- _AIM OF THE EXERCISE_
When counting, include every line of the data that holds "volum", then state the total alone.

[DATA FOR PROCESSING — start]

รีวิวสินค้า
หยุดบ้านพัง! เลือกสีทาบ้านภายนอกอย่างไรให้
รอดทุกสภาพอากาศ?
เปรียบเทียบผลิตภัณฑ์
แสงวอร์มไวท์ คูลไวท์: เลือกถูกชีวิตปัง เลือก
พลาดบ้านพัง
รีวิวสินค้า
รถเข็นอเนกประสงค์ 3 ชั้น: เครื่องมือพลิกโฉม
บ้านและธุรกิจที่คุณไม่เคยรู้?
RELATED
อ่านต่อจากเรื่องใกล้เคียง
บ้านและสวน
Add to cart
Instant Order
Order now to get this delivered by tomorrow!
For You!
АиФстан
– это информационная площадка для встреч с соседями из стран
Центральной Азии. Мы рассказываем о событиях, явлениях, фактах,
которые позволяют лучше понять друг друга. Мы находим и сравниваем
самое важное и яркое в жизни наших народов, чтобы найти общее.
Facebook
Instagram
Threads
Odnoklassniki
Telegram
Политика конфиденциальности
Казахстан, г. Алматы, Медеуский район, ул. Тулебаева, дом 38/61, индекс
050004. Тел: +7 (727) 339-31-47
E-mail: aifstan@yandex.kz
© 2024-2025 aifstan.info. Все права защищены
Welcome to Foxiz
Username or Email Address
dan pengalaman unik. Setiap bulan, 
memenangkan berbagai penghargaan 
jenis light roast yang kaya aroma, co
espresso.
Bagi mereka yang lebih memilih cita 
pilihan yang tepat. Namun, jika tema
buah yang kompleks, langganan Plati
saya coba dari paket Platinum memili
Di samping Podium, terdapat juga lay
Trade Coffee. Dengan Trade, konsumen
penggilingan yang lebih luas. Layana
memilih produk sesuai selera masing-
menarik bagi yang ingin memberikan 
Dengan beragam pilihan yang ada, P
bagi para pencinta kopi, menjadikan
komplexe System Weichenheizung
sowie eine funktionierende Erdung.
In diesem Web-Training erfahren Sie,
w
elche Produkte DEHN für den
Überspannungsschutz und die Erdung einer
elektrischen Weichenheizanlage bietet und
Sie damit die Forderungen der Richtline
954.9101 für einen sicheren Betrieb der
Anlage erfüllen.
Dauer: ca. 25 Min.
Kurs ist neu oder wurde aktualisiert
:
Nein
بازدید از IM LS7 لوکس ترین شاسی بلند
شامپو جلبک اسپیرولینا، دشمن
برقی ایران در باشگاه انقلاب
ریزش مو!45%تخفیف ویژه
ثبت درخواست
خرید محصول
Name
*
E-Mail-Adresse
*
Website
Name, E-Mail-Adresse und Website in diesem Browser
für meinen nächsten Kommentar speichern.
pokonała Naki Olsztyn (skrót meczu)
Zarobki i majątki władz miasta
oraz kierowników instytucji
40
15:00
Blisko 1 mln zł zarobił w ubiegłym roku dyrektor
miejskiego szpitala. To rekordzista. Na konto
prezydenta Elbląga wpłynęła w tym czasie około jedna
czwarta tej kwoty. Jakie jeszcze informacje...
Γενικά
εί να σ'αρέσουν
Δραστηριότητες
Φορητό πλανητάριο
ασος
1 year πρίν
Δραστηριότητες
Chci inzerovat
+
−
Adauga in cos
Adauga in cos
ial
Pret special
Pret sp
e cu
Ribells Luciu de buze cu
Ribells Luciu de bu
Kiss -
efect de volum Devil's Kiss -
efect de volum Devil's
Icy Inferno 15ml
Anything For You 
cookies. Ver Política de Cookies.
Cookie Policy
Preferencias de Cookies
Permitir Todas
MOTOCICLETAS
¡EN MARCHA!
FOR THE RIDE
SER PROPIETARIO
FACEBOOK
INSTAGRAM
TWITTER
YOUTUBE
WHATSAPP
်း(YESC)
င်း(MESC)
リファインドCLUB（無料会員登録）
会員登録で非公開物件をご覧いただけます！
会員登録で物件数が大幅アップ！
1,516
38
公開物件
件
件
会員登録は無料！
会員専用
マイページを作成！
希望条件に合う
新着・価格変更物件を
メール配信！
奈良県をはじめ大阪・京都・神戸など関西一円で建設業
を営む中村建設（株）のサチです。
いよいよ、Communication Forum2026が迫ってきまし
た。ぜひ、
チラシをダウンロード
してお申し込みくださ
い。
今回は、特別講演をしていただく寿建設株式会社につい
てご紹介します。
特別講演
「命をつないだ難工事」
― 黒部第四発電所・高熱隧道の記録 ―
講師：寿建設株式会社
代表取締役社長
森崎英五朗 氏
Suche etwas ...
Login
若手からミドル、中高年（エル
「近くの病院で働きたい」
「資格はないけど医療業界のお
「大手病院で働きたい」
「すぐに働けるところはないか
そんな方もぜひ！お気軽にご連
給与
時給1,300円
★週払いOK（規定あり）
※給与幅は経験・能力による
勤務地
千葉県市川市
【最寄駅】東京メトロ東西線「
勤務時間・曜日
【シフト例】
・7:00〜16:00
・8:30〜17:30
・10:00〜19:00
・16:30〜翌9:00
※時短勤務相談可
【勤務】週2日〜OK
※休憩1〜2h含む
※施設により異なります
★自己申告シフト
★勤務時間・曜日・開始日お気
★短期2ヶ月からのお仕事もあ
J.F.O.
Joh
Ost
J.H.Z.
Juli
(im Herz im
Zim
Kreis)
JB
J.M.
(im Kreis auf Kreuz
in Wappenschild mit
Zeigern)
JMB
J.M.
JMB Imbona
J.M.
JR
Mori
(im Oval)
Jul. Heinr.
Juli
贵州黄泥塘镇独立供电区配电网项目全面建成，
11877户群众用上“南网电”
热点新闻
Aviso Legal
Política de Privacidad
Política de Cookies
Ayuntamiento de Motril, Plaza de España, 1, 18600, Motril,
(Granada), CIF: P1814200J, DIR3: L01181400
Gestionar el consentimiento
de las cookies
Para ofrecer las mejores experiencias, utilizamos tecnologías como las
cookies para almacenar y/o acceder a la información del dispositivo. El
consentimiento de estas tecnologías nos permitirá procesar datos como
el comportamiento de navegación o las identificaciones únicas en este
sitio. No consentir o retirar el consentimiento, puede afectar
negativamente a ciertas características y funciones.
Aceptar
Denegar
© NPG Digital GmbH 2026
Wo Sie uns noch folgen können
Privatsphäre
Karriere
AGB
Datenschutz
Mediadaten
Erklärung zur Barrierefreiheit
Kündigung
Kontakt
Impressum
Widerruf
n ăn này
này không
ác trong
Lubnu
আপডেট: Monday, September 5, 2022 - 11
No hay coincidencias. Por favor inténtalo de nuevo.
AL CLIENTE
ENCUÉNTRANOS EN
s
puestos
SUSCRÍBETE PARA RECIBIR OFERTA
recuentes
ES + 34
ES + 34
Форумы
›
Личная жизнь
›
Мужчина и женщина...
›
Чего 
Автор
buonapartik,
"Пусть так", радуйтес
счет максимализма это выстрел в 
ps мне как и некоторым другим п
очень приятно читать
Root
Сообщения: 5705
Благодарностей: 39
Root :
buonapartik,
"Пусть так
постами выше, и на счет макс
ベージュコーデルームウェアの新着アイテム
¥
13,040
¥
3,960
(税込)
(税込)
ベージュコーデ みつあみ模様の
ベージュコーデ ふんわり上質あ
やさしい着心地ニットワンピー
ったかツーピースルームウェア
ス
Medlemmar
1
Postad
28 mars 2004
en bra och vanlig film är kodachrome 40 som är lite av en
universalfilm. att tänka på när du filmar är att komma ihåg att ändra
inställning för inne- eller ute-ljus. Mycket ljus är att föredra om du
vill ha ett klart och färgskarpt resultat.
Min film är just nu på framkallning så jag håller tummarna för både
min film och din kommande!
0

[DATA FOR PROCESSING — finish]

- _ANSWER_
2